Friday, March 12, 2010

Beer, Hops, Solar, Clean Brew -- Pump Grade Fuel, Too?

We have to take our hats off to companies -- and this is a mid-sized one, to be sure -- for looking at green ways to do their triple bottom lines, low carbon impacts as members of the local and biotic communities, and alternative and clean energy to produce a product many of us in the tech and environmental fields just love -- ale, beer, pilsner, stout, porter, IPA, you name it.

This solar project produces over 1.4 MW of AC power for the brewery. This—coupled with its existing 1.2 MW fuel cell plant—provides the majority of the brewery’s electrical energy needs with clean power produced on-site. Surplus electrical energy will be available to help supply the overloaded California power grid during peak power usage periods. Covering a majority of the brewing facility’s roofs, this system utilizes over 6700 Mitsubishi 185-watt lead-free panels.

The environmentally conscious Sierra Nevada Brewery in California is taking steps to become partially powered by the sun. A 1.3 megawatt solar system is being installed at the Chico plant in two phases and will provide 34% of the brewery’s power.

"With the addition of our solar panels, we are approaching our goal of providing 100% of our energy needs with clean on-site alternative energy generation."--Ken Grossman, CEO, Sierra Nevada Brewing

The system will be installed by Chico Electric and incorporate technology from Mitsubishi Electric. Chico Electric completed the first phase of the project in December 2007. The next phase will be finished in June 2008 after construction of a new building on the brewery’s property. In addition to the new solar electric system, the brewery has installed a 1MW fuel cell, a 500 kW solar array shade structure in its parking lot, and it also makes methane from brewery waste products, all part of an effort to use clean energy and make the brewery energy independent.

Mitsubishi Electric is providing nearly 7000 of its 185Wp high-strength, corrosion-resistant modules for the project. The modules contain no lead solder, a technology Mitsubishi Electric introduced to the United States in 2005. Instead of lead-solder coating for the cells, Mitsubishi Electric developed silver electrodes that offer superior weatherproofing and higher PV module conversion efficiency.

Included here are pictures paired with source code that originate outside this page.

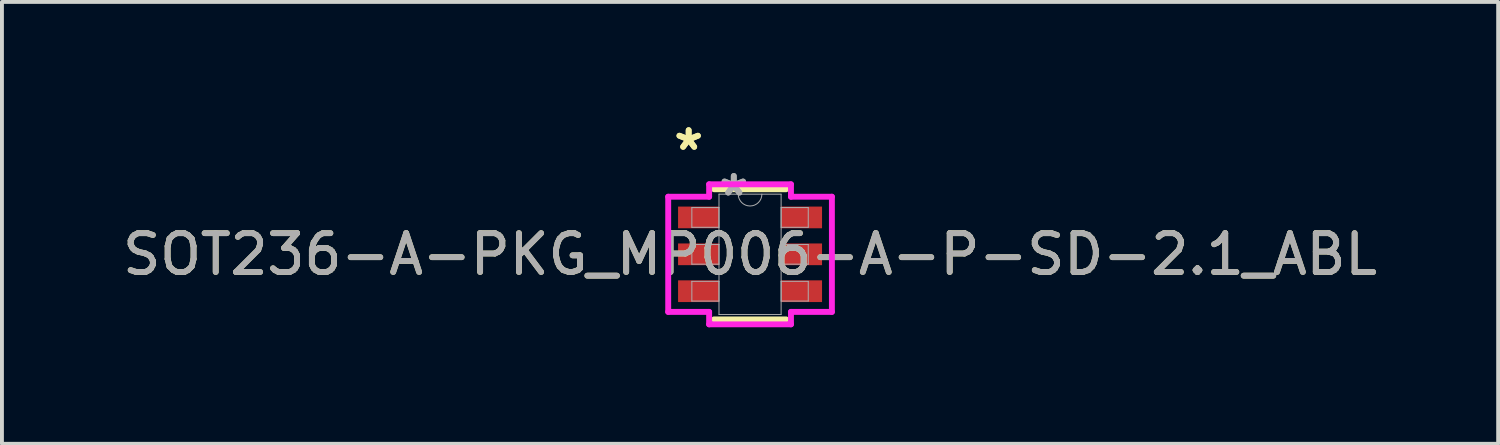
<source format=kicad_pcb>
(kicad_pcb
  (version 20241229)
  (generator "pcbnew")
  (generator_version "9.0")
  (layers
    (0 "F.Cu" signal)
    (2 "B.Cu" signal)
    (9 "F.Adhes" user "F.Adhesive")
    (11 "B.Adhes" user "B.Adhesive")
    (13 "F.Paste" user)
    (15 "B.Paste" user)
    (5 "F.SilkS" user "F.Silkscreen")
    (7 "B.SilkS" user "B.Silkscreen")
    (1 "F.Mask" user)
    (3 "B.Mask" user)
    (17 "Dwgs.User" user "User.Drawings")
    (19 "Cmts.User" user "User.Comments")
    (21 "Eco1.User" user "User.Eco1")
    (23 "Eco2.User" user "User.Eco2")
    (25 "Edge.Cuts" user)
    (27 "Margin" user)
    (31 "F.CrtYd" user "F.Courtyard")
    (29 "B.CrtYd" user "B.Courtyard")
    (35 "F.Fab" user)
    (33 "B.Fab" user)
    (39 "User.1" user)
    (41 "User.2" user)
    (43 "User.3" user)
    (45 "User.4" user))
  (footprint "SOT236-A-PKG_MP006-A-P-SD-2.1_ABL"
    (layer "F.Cu")
    (at 16.268 3.5)
    (property "Reference" "SOT236-A-PKG_MP006-A-P-SD-2.1_ABL" (at 0 0 0) (unlocked yes) (layer "F.SilkS") (effects (font (size 1 1) (thickness 0.15))))
    (attr smd)
    (fp_line (start -0.927 1.676) (end 0.927 1.676) (stroke (width 0.152) (type solid)) (layer "F.SilkS"))
    (fp_line (start 0.927 -1.676) (end -0.927 -1.676) (stroke (width 0.152) (type solid)) (layer "F.SilkS"))
    (fp_line (start -2.108 -1.483) (end -1.054 -1.483) (stroke (width 0.152) (type solid)) (layer "F.CrtYd"))
    (fp_line (start -2.108 1.483) (end -2.108 -1.483) (stroke (width 0.152) (type solid)) (layer "F.CrtYd"))
    (fp_line (start -2.108 1.483) (end -1.054 1.483) (stroke (width 0.152) (type solid)) (layer "F.CrtYd"))
    (fp_line (start -1.054 -1.803) (end 1.054 -1.803) (stroke (width 0.152) (type solid)) (layer "F.CrtYd"))
    (fp_line (start -1.054 -1.483) (end -1.054 -1.803) (stroke (width 0.152) (type solid)) (layer "F.CrtYd"))
    (fp_line (start -1.054 1.803) (end -1.054 1.483) (stroke (width 0.152) (type solid)) (layer "F.CrtYd"))
    (fp_line (start 1.054 -1.803) (end 1.054 -1.483) (stroke (width 0.152) (type solid)) (layer "F.CrtYd"))
    (fp_line (start 1.054 1.483) (end 1.054 1.803) (stroke (width 0.152) (type solid)) (layer "F.CrtYd"))
    (fp_line (start 1.054 1.803) (end -1.054 1.803) (stroke (width 0.152) (type solid)) (layer "F.CrtYd"))
    (fp_line (start 2.108 -1.483) (end 1.054 -1.483) (stroke (width 0.152) (type solid)) (layer "F.CrtYd"))
    (fp_line (start 2.108 -1.483) (end 2.108 1.483) (stroke (width 0.152) (type solid)) (layer "F.CrtYd"))
    (fp_line (start 2.108 1.483) (end 1.054 1.483) (stroke (width 0.152) (type solid)) (layer "F.CrtYd"))
    (fp_line (start -1.499 -1.204) (end -1.499 -0.696) (stroke (width 0.025) (type solid)) (layer "F.Fab"))
    (fp_line (start -1.499 -0.696) (end -0.8 -0.696) (stroke (width 0.025) (type solid)) (layer "F.Fab"))
    (fp_line (start -1.499 -0.254) (end -1.499 0.254) (stroke (width 0.025) (type solid)) (layer "F.Fab"))
    (fp_line (start -1.499 0.254) (end -0.8 0.254) (stroke (width 0.025) (type solid)) (layer "F.Fab"))
    (fp_line (start -1.499 0.696) (end -1.499 1.204) (stroke (width 0.025) (type solid)) (layer "F.Fab"))
    (fp_line (start -1.499 1.204) (end -0.8 1.204) (stroke (width 0.025) (type solid)) (layer "F.Fab"))
    (fp_line (start -0.8 -1.549) (end -0.8 1.549) (stroke (width 0.025) (type solid)) (layer "F.Fab"))
    (fp_line (start -0.8 -1.204) (end -1.499 -1.204) (stroke (width 0.025) (type solid)) (layer "F.Fab"))
    (fp_line (start -0.8 -0.696) (end -0.8 -1.204) (stroke (width 0.025) (type solid)) (layer "F.Fab"))
    (fp_line (start -0.8 -0.254) (end -1.499 -0.254) (stroke (width 0.025) (type solid)) (layer "F.Fab"))
    (fp_line (start -0.8 0.254) (end -0.8 -0.254) (stroke (width 0.025) (type solid)) (layer "F.Fab"))
    (fp_line (start -0.8 0.696) (end -1.499 0.696) (stroke (width 0.025) (type solid)) (layer "F.Fab"))
    (fp_line (start -0.8 1.204) (end -0.8 0.696) (stroke (width 0.025) (type solid)) (layer "F.Fab"))
    (fp_line (start -0.8 1.549) (end 0.8 1.549) (stroke (width 0.025) (type solid)) (layer "F.Fab"))
    (fp_line (start 0.8 -1.549) (end -0.8 -1.549) (stroke (width 0.025) (type solid)) (layer "F.Fab"))
    (fp_line (start 0.8 -1.204) (end 0.8 -0.696) (stroke (width 0.025) (type solid)) (layer "F.Fab"))
    (fp_line (start 0.8 -0.696) (end 1.499 -0.696) (stroke (width 0.025) (type solid)) (layer "F.Fab"))
    (fp_line (start 0.8 -0.254) (end 0.8 0.254) (stroke (width 0.025) (type solid)) (layer "F.Fab"))
    (fp_line (start 0.8 0.254) (end 1.499 0.254) (stroke (width 0.025) (type solid)) (layer "F.Fab"))
    (fp_line (start 0.8 0.696) (end 0.8 1.204) (stroke (width 0.025) (type solid)) (layer "F.Fab"))
    (fp_line (start 0.8 1.204) (end 1.499 1.204) (stroke (width 0.025) (type solid)) (layer "F.Fab"))
    (fp_line (start 0.8 1.549) (end 0.8 -1.549) (stroke (width 0.025) (type solid)) (layer "F.Fab"))
    (fp_line (start 1.499 -1.204) (end 0.8 -1.204) (stroke (width 0.025) (type solid)) (layer "F.Fab"))
    (fp_line (start 1.499 -0.696) (end 1.499 -1.204) (stroke (width 0.025) (type solid)) (layer "F.Fab"))
    (fp_line (start 1.499 -0.254) (end 0.8 -0.254) (stroke (width 0.025) (type solid)) (layer "F.Fab"))
    (fp_line (start 1.499 0.254) (end 1.499 -0.254) (stroke (width 0.025) (type solid)) (layer "F.Fab"))
    (fp_line (start 1.499 0.696) (end 0.8 0.696) (stroke (width 0.025) (type solid)) (layer "F.Fab"))
    (fp_line (start 1.499 1.204) (end 1.499 0.696) (stroke (width 0.025) (type solid)) (layer "F.Fab"))
    (fp_arc (start 0.3048 -1.5494) (mid 0 -1.2446) (end -0.3048 -1.5494) (stroke (width 0.0254) (type solid)) (layer "F.Fab"))
    (fp_text user "*" (at -1.581 -2.652 0) (layer "F.SilkS") (effects (font (size 1 1) (thickness 0.15))))
    (fp_text user "*" (at -1.581 -2.652 0) (unlocked yes) (layer "F.SilkS") (effects (font (size 1 1) (thickness 0.15))))
    (fp_text user "${REFERENCE}" (at 0 0 0) (unlocked yes) (layer "F.Fab") (effects (font (size 1 1) (thickness 0.15))))
    (fp_text user "*" (at -0.419 -1.473 0) (unlocked yes) (layer "F.Fab") (effects (font (size 1 1) (thickness 0.15))))
    (fp_text user "*" (at -0.419 -1.473 0) (layer "F.Fab") (effects (font (size 1 1) (thickness 0.15))))
    (pad "1" smd rect (at -1.327 -0.95) (size 1.054 0.559) (layers "F.Cu" "F.Mask" "F.Paste"))
    (pad "2" smd rect (at -1.327 0) (size 1.054 0.559) (layers "F.Cu" "F.Mask" "F.Paste"))
    (pad "3" smd rect (at -1.327 0.95) (size 1.054 0.559) (layers "F.Cu" "F.Mask" "F.Paste"))
    (pad "4" smd rect (at 1.327 0.95) (size 1.054 0.559) (layers "F.Cu" "F.Mask" "F.Paste"))
    (pad "5" smd rect (at 1.327 0) (size 1.054 0.559) (layers "F.Cu" "F.Mask" "F.Paste"))
    (pad "6" smd rect (at 1.327 -0.95) (size 1.054 0.559) (layers "F.Cu" "F.Mask" "F.Paste")))
  (gr_rect
    (start -3 -3)
    (end 35.536 8.38)
    (stroke (width 0.1) (type default))
    (fill no)
    (layer "Edge.Cuts")))
</source>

“Sierra Nevada Brewery is one of the most environmentally conscious companies in the industry and we are honored to be working on this project with them,” says Gina Heng, director of marketing for Mitsubishi Electric & Electronics USA’s Photovoltaic Division. Not only does the company boast impressive green credentials, but they make a decent beer too. For those who haven’t tried it, Sierra Nevada’s Pale Ale is exceptionally good, and it's free from preservatives.

“The plan is to have a machine here on site that would distill the ethanol that’s remaining in the yeast slurry,” said Cheri Chastain, Sierra Nevada Sustainability Coordinator.

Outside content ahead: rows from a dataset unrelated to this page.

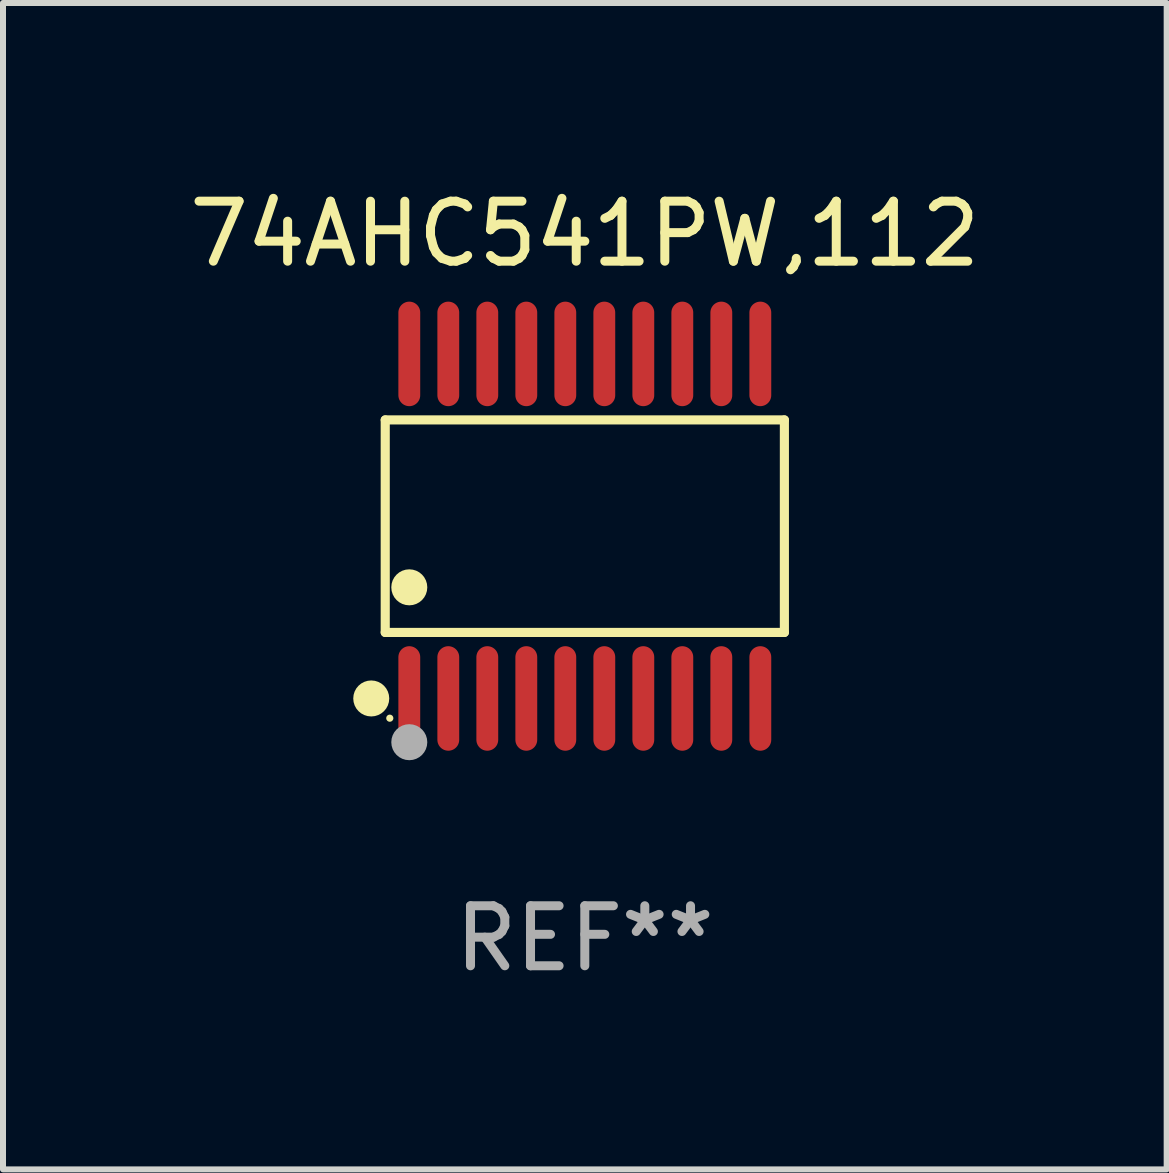
<source format=kicad_pcb>
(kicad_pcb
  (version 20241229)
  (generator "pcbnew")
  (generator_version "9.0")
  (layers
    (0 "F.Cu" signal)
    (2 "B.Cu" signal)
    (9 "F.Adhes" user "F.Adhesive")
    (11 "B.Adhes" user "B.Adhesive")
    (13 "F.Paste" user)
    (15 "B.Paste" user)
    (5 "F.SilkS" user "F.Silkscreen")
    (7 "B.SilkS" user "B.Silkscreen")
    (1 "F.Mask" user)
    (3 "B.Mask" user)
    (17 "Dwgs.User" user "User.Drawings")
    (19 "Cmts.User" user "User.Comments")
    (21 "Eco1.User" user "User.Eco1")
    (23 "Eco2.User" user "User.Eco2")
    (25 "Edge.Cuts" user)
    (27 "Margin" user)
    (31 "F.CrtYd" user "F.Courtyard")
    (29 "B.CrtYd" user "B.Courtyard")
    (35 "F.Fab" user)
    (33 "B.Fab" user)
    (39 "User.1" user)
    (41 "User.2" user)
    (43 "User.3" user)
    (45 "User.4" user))
  (footprint "74AHC541PW,112"
    (layer "F.Cu")
    (at 6.696 5.719)
    (property "Reference" "74AHC541PW,112" (at 0 -4.871 0) (layer "F.SilkS") (effects (font (size 1 1) (thickness 0.15))))
    (attr through_hole)
    (fp_line (start -3.326 -1.771) (end 3.326 -1.771) (stroke (width 0.152) (type solid)) (layer "F.SilkS"))
    (fp_line (start -3.326 1.771) (end -3.326 -1.771) (stroke (width 0.152) (type solid)) (layer "F.SilkS"))
    (fp_line (start 3.326 -1.771) (end 3.326 1.771) (stroke (width 0.152) (type solid)) (layer "F.SilkS"))
    (fp_line (start 3.326 1.771) (end -3.326 1.771) (stroke (width 0.152) (type solid)) (layer "F.SilkS"))
    (fp_circle (center -3.559 2.871) (end -3.409 2.871) (stroke (width 0.3) (type solid)) (fill no) (layer "F.SilkS"))
    (fp_circle (center -3.25 3.2) (end -3.22 3.2) (stroke (width 0.06) (type solid)) (fill no) (layer "F.SilkS"))
    (fp_circle (center -2.925 1.019) (end -2.775 1.019) (stroke (width 0.3) (type solid)) (fill no) (layer "F.SilkS"))
    (fp_circle (center -2.925 3.6) (end -2.775 3.6) (stroke (width 0.3) (type solid)) (fill no) (layer "F.Fab"))
    (fp_text user "REF**" (at 0 6.871 0) (layer "F.Fab") (effects (font (size 1 1) (thickness 0.15))))
    (pad "1" smd oval (at -2.925 2.871) (size 0.364 1.742) (layers "F.Cu" "F.Mask" "F.Paste"))
    (pad "2" smd oval (at -2.275 2.871) (size 0.364 1.742) (layers "F.Cu" "F.Mask" "F.Paste"))
    (pad "3" smd oval (at -1.625 2.871) (size 0.364 1.742) (layers "F.Cu" "F.Mask" "F.Paste"))
    (pad "4" smd oval (at -0.975 2.871) (size 0.364 1.742) (layers "F.Cu" "F.Mask" "F.Paste"))
    (pad "5" smd oval (at -0.325 2.871) (size 0.364 1.742) (layers "F.Cu" "F.Mask" "F.Paste"))
    (pad "6" smd oval (at 0.325 2.871) (size 0.364 1.742) (layers "F.Cu" "F.Mask" "F.Paste"))
    (pad "7" smd oval (at 0.975 2.871) (size 0.364 1.742) (layers "F.Cu" "F.Mask" "F.Paste"))
    (pad "8" smd oval (at 1.625 2.871) (size 0.364 1.742) (layers "F.Cu" "F.Mask" "F.Paste"))
    (pad "9" smd oval (at 2.275 2.871) (size 0.364 1.742) (layers "F.Cu" "F.Mask" "F.Paste"))
    (pad "10" smd oval (at 2.925 2.871) (size 0.364 1.742) (layers "F.Cu" "F.Mask" "F.Paste"))
    (pad "11" smd oval (at 2.925 -2.871) (size 0.364 1.742) (layers "F.Cu" "F.Mask" "F.Paste"))
    (pad "12" smd oval (at 2.275 -2.871) (size 0.364 1.742) (layers "F.Cu" "F.Mask" "F.Paste"))
    (pad "13" smd oval (at 1.625 -2.871) (size 0.364 1.742) (layers "F.Cu" "F.Mask" "F.Paste"))
    (pad "14" smd oval (at 0.975 -2.871) (size 0.364 1.742) (layers "F.Cu" "F.Mask" "F.Paste"))
    (pad "15" smd oval (at 0.325 -2.871) (size 0.364 1.742) (layers "F.Cu" "F.Mask" "F.Paste"))
    (pad "16" smd oval (at -0.325 -2.871) (size 0.364 1.742) (layers "F.Cu" "F.Mask" "F.Paste"))
    (pad "17" smd oval (at -0.975 -2.871) (size 0.364 1.742) (layers "F.Cu" "F.Mask" "F.Paste"))
    (pad "18" smd oval (at -1.625 -2.871) (size 0.364 1.742) (layers "F.Cu" "F.Mask" "F.Paste"))
    (pad "19" smd oval (at -2.275 -2.871) (size 0.364 1.742) (layers "F.Cu" "F.Mask" "F.Paste"))
    (pad "20" smd oval (at -2.925 -2.871) (size 0.364 1.742) (layers "F.Cu" "F.Mask" "F.Paste")))
  (gr_rect
    (start -3 -3)
    (end 16.393 16.438)
    (stroke (width 0.1) (type default))
    (fill no)
    (layer "Edge.Cuts")))
</source>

“We could make it available for employees. If we have a lot of it we could end up selling it. We could use it for our shop vehicles and company vehicles,” said Chastain.

Currently, production waste is sold as dairy feed to local farmlands. In fact, Sierra Nevada sells 1.6 million gallons of beer yeast waste annually. But not once this system is in place. Testing will start in Q2 of this year with a goal of full-production by q3.

The beer yeast contains between five and eight-percent alcohol content, but the MicroFueler is expected to raise the level to 15-percent.

“Creating ethanol from discarded organic waste is an excellent example of how the MicroFueler can help eliminate our reliance on the oil industry infrastructure. This is especially true when considering Americans reportedly discard 50% of all agricultural farmed products,” said Tom Quinn, E-Fuel founder and CEO. “Using a waste product to fuel your car is friendlier to the environment and lighter on your wallet, easily beating prices at the gas pump.”

Of course, Sierra Nevada has a history of being a bit eco-friendly: they are home to one of the largest private solar installations in the US.